INPUT RECORDS:
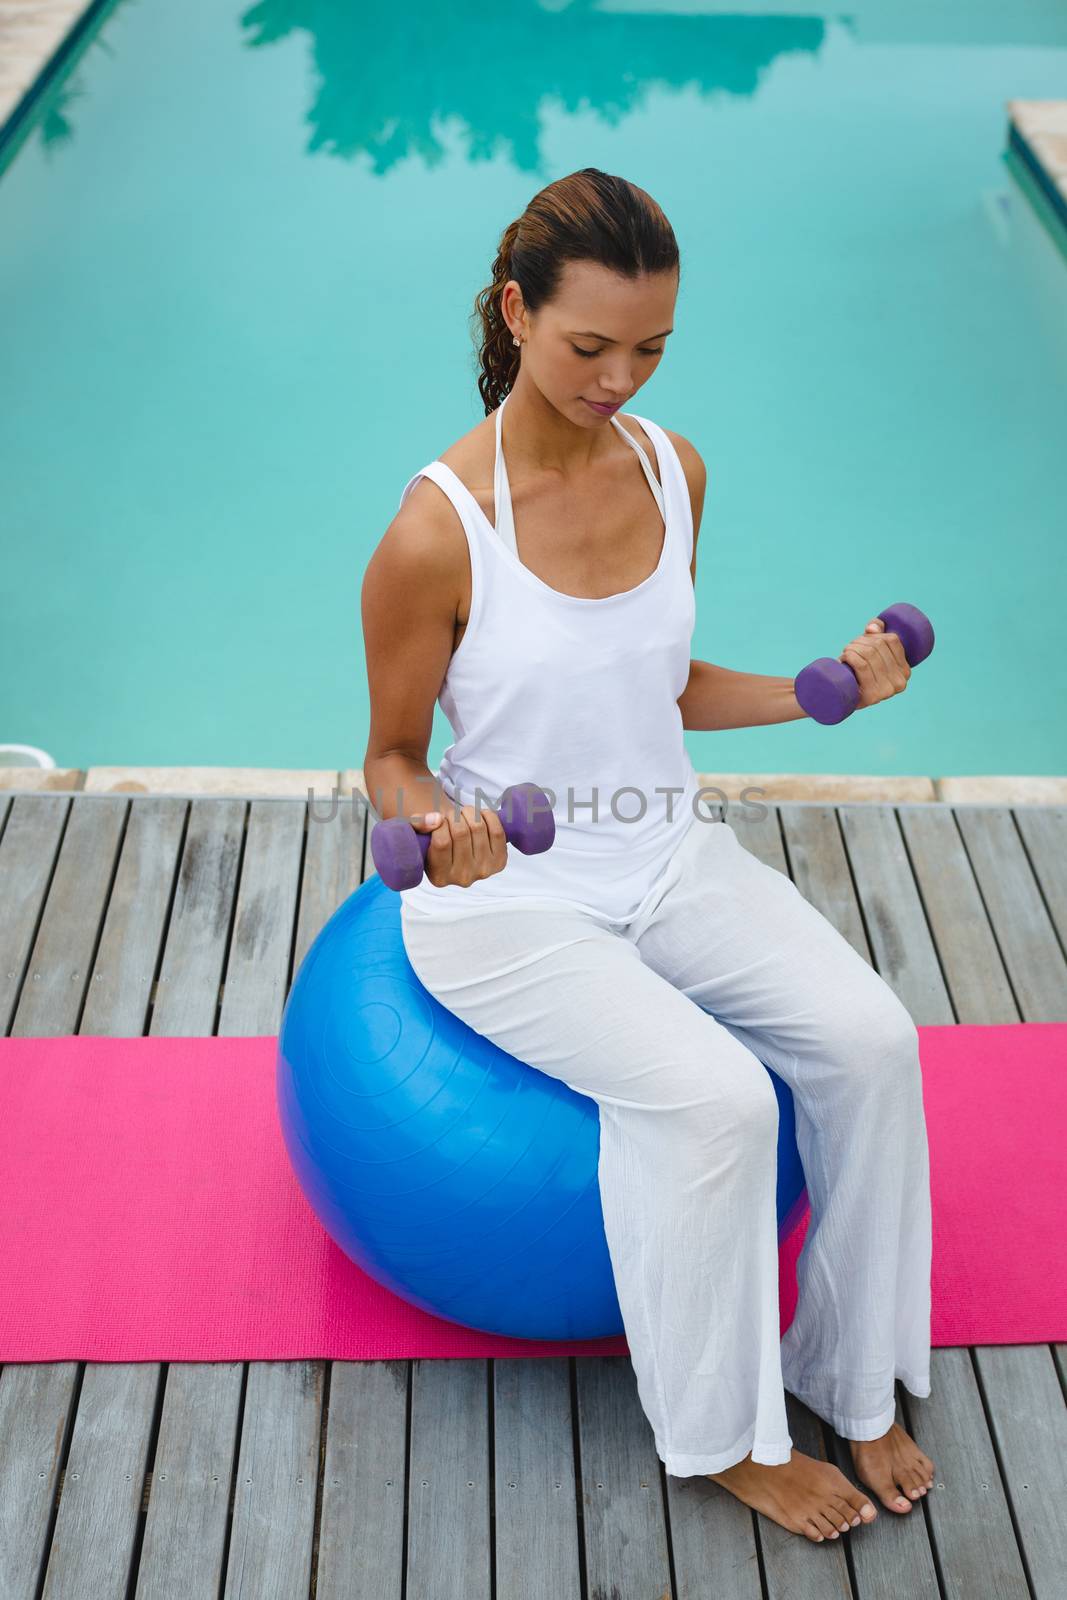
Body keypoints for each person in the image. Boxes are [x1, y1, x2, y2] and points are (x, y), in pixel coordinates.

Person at [359, 167, 934, 1545]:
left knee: (874, 1042)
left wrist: (818, 692)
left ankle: (853, 1378)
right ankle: (724, 1436)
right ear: (518, 311)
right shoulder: (437, 528)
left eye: (653, 349)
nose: (621, 377)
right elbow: (386, 755)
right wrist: (442, 825)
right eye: (589, 347)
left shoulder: (675, 470)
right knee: (720, 1105)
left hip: (664, 857)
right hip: (510, 906)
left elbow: (658, 690)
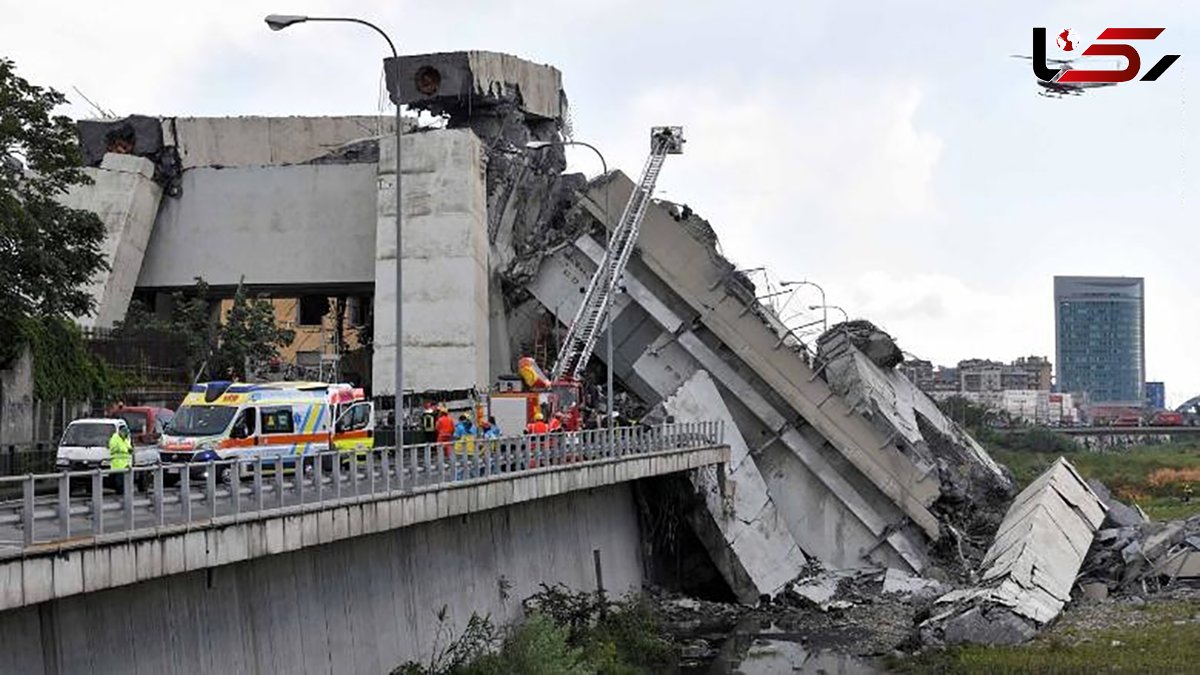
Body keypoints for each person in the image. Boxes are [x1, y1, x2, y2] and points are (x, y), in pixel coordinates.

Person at [108, 425, 133, 493]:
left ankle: (124, 492)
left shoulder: (125, 439)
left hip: (126, 463)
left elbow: (128, 446)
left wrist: (130, 449)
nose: (125, 433)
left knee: (125, 481)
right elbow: (113, 448)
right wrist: (125, 450)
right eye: (124, 432)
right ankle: (119, 491)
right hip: (118, 463)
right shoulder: (115, 438)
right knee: (119, 481)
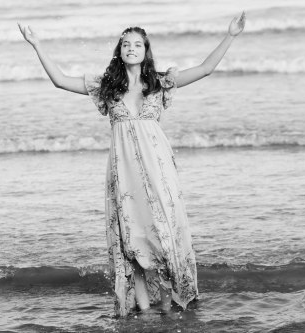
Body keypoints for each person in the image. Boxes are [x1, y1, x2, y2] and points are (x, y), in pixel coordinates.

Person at [18, 12, 246, 317]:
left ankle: (167, 305)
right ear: (120, 51)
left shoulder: (162, 82)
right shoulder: (106, 87)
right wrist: (36, 44)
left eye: (137, 44)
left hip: (159, 171)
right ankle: (142, 310)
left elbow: (205, 69)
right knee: (132, 239)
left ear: (145, 50)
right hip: (124, 173)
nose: (131, 47)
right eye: (126, 43)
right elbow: (59, 81)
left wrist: (230, 35)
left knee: (162, 237)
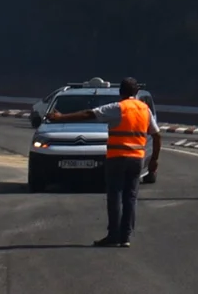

EXERCISE DIRECTIONS: Copy every line of the material above in which the string "shoulder" can be found.

EXERCISE OUTPUT:
right shoulder: (437, 528)
left shoulder: (675, 470)
left shoulder: (125, 439)
right shoulder: (115, 438)
left shoulder: (162, 82)
right shoulder: (106, 87)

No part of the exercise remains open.